**Data for this task**
#####

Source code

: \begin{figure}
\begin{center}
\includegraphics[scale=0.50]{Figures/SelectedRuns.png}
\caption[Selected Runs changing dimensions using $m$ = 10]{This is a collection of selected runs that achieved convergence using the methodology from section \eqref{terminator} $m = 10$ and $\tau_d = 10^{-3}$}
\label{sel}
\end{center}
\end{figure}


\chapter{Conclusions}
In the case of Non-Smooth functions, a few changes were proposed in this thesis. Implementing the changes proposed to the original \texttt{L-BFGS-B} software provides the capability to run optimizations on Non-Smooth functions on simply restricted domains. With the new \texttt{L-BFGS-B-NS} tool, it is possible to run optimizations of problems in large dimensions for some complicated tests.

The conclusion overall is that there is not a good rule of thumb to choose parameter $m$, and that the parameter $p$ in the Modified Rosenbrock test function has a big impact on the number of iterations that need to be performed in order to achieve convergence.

#####

**Exercise brief**
All of the entries above should be output exactly as they are.

**Written solution**
Source code

: \begin{figure}
\begin{center}
\includegraphics[scale=0.50]{Figures/SelectedRuns.png}
\caption[Selected Runs changing dimensions using $m$ = 10]{This is a collection of selected runs that achieved convergence using the methodology from section \eqref{terminator} $m = 10$ and $\tau_d = 10^{-3}$}
\label{sel}
\end{center}
\end{figure}


\chapter{Conclusions}
In the case of Non-Smooth functions, a few changes were proposed in this thesis. Implementing the changes proposed to the original \texttt{L-BFGS-B} software provides the capability to run optimizations on Non-Smooth functions on simply restricted domains. With the new \texttt{L-BFGS-B-NS} tool, it is possible to run optimizations of problems in large dimensions for some complicated tests.

The conclusion overall is that there is not a good rule of thumb to choose parameter $m$, and that the parameter $p$ in the Modified Rosenbrock test function has a big impact on the number of iterations that need to be performed in order to achieve convergence.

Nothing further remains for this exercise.